- IATA: none; ICAO: KFSO; FAA LID: FSO;

Summary
- Airport type: Public
- Owner: State of Vermont
- Serves: Franklin County, Vermont
- Location: Highgate, Vermont, U.S.
- Elevation AMSL: 228 ft / 69 m
- Website: vtrans.vermont.gov/aviation/airports/franklin-county

Maps
- FAA airport diagram
- Interactive map of Franklin County State Airport

Runways
| Direction | Length |  | Surface |
| ft | m |
| 1/19 | 3,000 | 914 | Asphalt |

Statistics (2009)
- Aircraft operations: 10,200
- Based aircraft: 86

= Franklin County State Airport =

Franklin County State Airport is a public airport located three miles (5 km) west of the central business district of Highgate, a town in Franklin County, Vermont, United States. It is owned by the State of Vermont.

Although most U.S. airports use the same three-letter location identifier for the FAA and IATA, Franklin County State Airport is assigned FSO by the FAA but has no designation from the IATA.

== Facilities and aircraft ==
Franklin County State Airport covers an area of 348 acre which contains one asphalt paved runway (1/19) measuring 3,000 x 60 ft (914 x 18 m). For the 12-month period ending August 31, 2009, the airport had 10,200 aircraft operations, an average of 28 per day: 93% general aviation, 7% military and <1% air taxi. There are 86 aircraft based at this airport: 90% single engine, 3% multi-engine, 1% helicopters and 6% ultralights.

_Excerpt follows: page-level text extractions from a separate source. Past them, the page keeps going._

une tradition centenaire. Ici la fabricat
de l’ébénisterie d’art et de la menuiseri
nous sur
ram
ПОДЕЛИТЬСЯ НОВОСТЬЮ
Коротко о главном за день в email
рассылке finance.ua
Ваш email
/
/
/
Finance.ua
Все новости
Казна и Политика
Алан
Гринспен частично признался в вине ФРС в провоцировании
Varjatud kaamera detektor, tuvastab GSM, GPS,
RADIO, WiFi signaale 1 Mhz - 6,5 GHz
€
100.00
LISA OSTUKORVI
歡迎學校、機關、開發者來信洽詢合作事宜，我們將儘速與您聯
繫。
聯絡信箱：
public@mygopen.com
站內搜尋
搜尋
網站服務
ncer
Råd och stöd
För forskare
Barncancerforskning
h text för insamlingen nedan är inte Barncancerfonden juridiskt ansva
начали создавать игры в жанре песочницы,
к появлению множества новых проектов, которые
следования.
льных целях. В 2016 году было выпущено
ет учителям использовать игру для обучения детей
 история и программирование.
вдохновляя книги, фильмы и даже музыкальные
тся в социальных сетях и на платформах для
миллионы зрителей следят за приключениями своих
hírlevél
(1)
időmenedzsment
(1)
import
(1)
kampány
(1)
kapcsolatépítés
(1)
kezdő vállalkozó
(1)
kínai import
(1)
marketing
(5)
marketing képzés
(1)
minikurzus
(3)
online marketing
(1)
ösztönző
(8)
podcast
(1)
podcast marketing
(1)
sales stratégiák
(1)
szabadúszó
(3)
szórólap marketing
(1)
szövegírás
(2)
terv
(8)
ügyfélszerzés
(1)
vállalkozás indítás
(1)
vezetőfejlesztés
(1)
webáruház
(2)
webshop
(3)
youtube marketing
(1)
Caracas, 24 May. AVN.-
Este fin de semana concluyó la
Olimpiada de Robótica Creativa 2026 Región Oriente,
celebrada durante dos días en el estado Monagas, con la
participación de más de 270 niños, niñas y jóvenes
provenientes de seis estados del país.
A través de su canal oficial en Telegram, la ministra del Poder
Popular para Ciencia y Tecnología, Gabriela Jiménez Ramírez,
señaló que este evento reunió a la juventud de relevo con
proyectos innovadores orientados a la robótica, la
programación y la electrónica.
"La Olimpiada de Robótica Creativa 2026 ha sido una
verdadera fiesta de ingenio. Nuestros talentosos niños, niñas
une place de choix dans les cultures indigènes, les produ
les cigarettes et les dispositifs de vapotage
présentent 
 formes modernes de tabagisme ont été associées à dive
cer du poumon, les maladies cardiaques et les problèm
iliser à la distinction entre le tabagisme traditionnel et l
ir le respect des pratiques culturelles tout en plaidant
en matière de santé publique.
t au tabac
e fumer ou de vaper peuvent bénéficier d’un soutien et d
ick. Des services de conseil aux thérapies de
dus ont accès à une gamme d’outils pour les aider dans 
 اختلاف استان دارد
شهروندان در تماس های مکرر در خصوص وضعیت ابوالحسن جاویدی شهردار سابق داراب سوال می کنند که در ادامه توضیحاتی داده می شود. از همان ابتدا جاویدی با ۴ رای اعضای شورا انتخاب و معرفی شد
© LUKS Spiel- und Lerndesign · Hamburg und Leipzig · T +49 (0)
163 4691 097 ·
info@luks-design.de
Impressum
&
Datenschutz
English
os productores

The airport was purchased by the State of Vermont and a new paved north-south runway was constructed in 1969.

For the last 25 years the airport has been known for the odd and unique aircraft based there.

Specializing in former Soviet Bloc aircraft, the FBO (Border Air Ltd.) has imported over 300 aircraft most notably the Yakovlev 52.

The airport is home to EAA Chapter 613 providing all aviation enthusiasts education and community.

The airport is one of the busiest state airports in Vermont for general aviation. To accommodate increased traffic, a runway extension and upgrade was completed in FY2024. The runway was extended by 1,000 feet and widened by 15 feet. A ramp extension and upgrade also took place in FY2024.

== Notable events ==
The Grateful Dead gave two performances at the airport: on July 13, 1994, and on June 15, 1995.